Antananarivo, 14 Novembre, 23h20 – Christine Razanamahasoa et consorts plaident leur cause auprès de la SADC. D’après la présidente de l’assemblée nationale, la plateforme de médiation a rencontré la délégation de la Communauté de développement de l’Afrique australe lundi. Durant la rencontre, la plateforme a entre autres partagé ses craintes concernant une éventuelle crise post électorale dans le cas où l’élection présidentielle se tient ce jeudi.
« La SADC nous a demandé nos craintes à propos de l’élection du 16 novembre et on a exposé nos inquiétudes », indique Christine Razanamahasoa. Les troubles consécutifs à des résultats qui ne seront pas acceptés par tous reste la préoccupation majeure de la plateforme. « Nous craignons fortement cela », ajoute-t-elle.
Face aux émissaires de la SADC, la plateforme a aussi tenu à partager sa vision de la situation actuelle, notamment concernant les décisions de la HCC. La plateforme considère ces décisions comme étant « à l’origine des dissensions » actuelles et les assimile à « un crime ». La plateforme a aussi indiqué que les recommandations de la SADC suite aux élections de 2018 n’ont pas été suivies. Il y a aussi le fait que des candidats n’ont pas pu exprimer librement leurs idées en période électorale. « La SADC cautionnera t elle des élections ou les normes qu’elle a donné ne sont pas respectées », s’interroge la présidente de l’Assemblée nationale.

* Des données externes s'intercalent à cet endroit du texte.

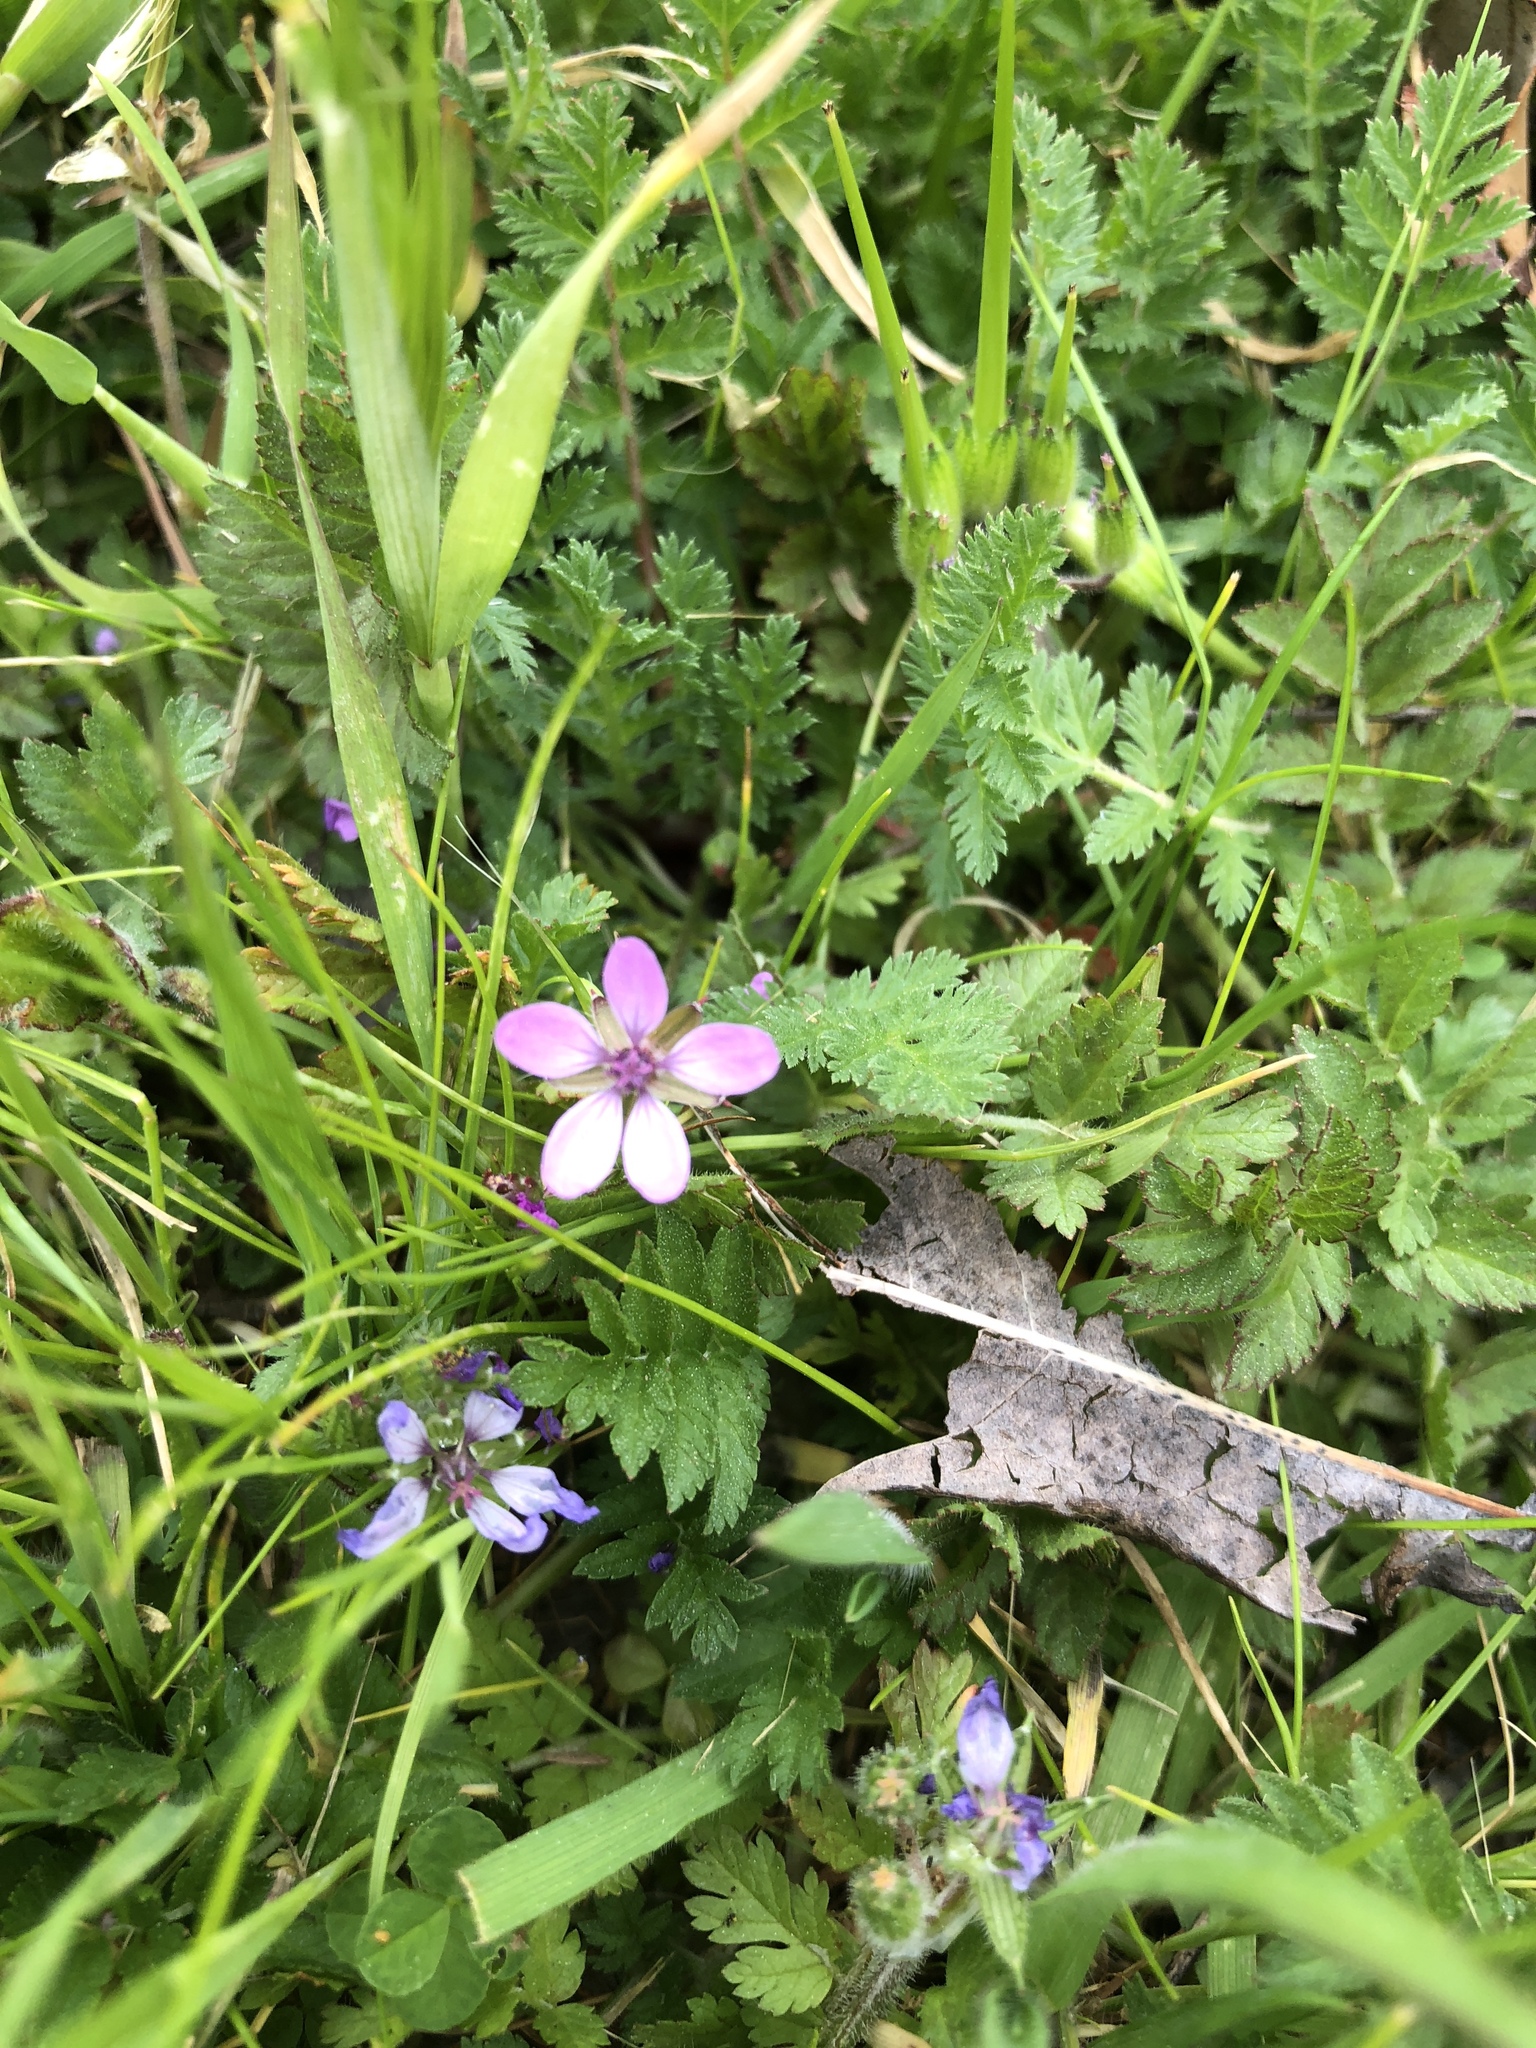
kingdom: Plantae
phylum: Tracheophyta
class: Magnoliopsida
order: Geraniales
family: Geraniaceae
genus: Erodium
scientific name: Erodium cicutarium
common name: Common stork's-bill
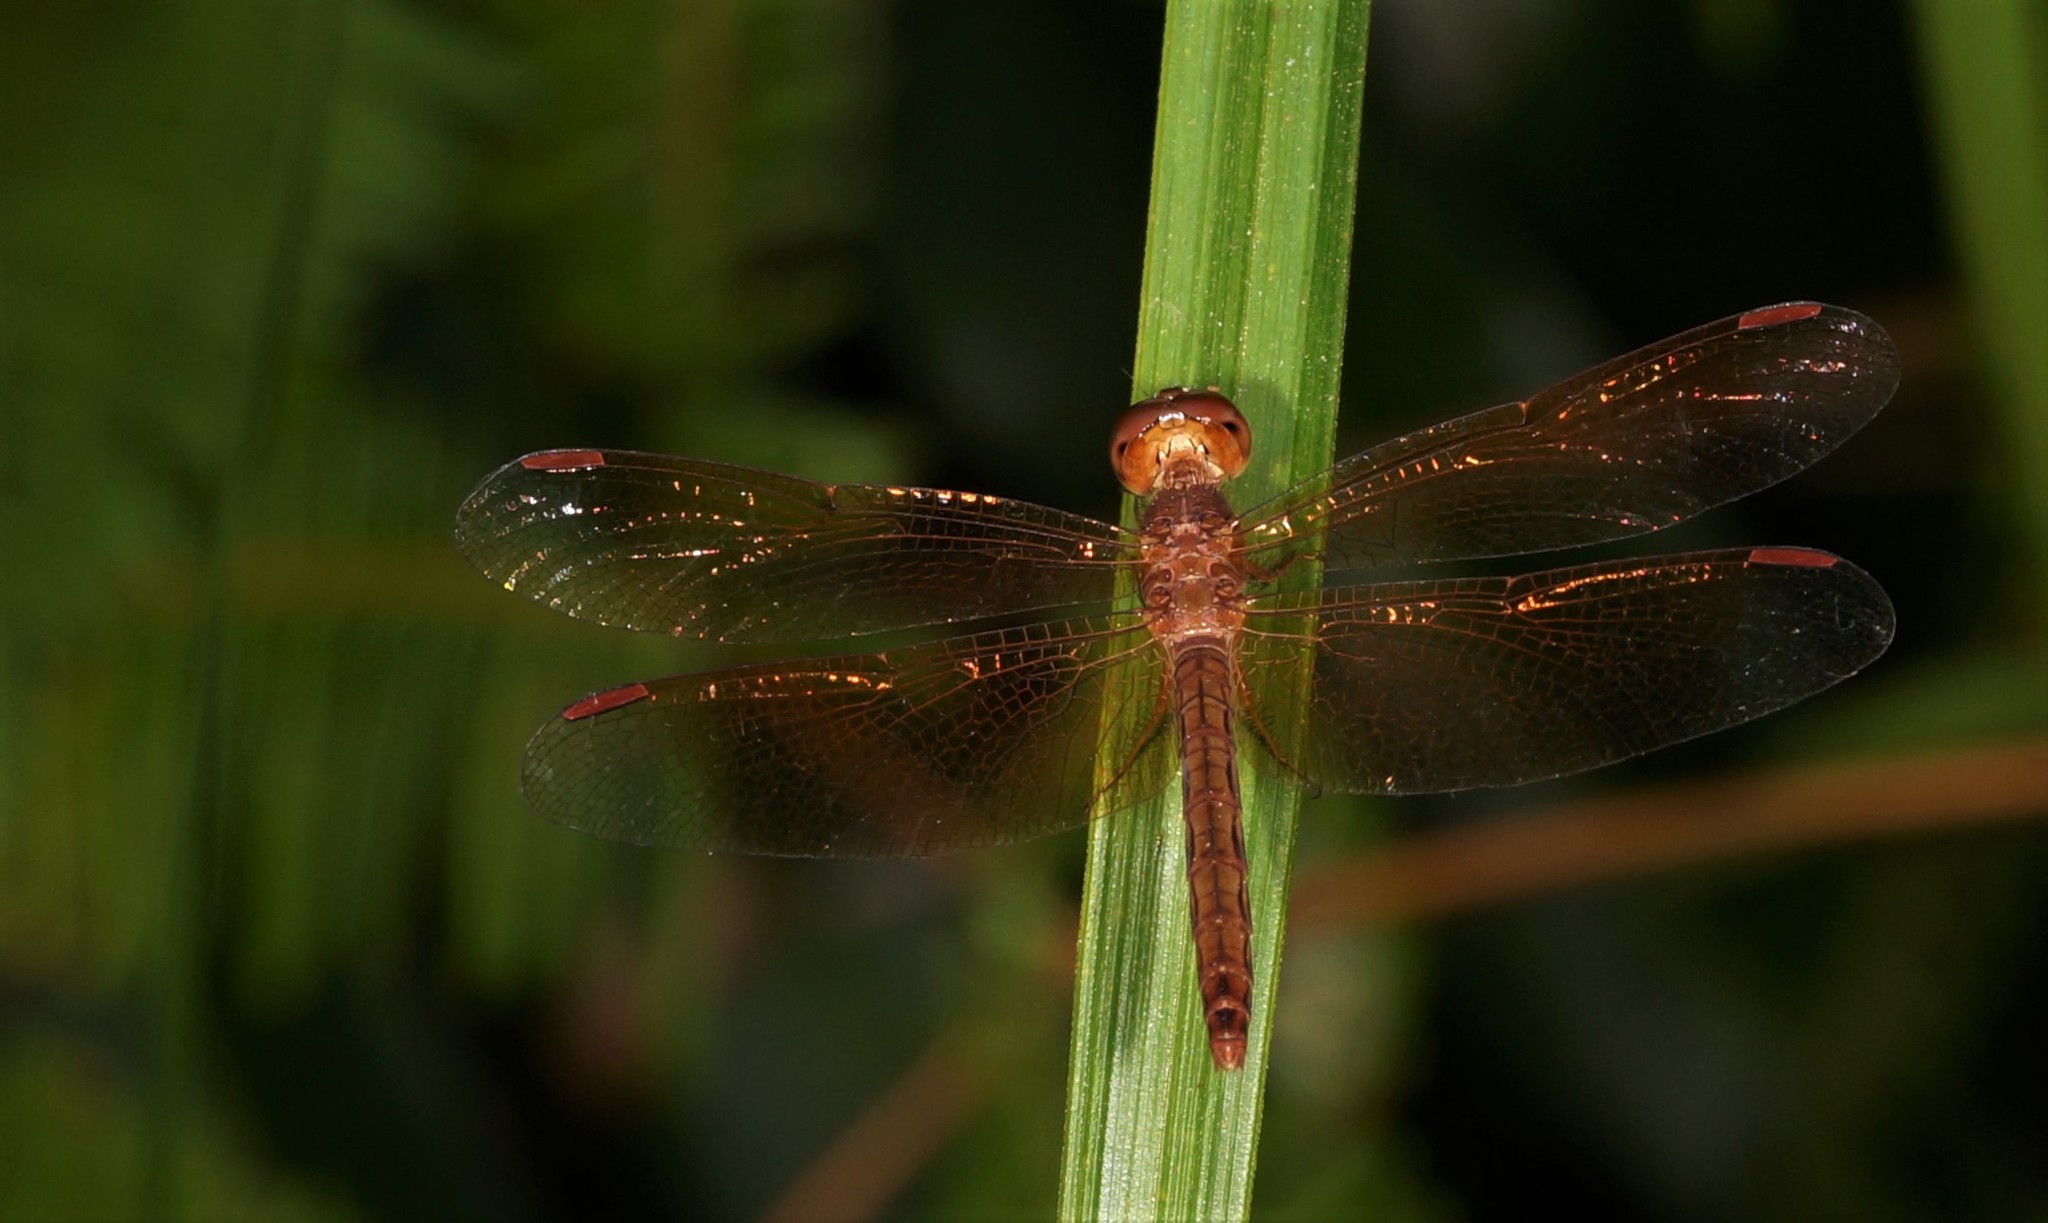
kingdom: Animalia
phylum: Arthropoda
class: Insecta
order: Odonata
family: Libellulidae
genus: Neurothemis
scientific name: Neurothemis fluctuans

Après sa rencontre avec la SADC, la plateforme a aussi rencontré plusieurs membres du corps diplomatique notamment l’Union européenne mais également plusieurs ambassades. La plateforme y a réitéré ses revendications, celle d’une élection » juste, transparente, acceptée par tous.
La plateforme se pose toujours en médiateur et appelle au dialogue. La plaforme prévient aussi et indique que « ceux qui persistent sur la tenue des éléctions sont pleinement responsable du danger qui peut se produire ».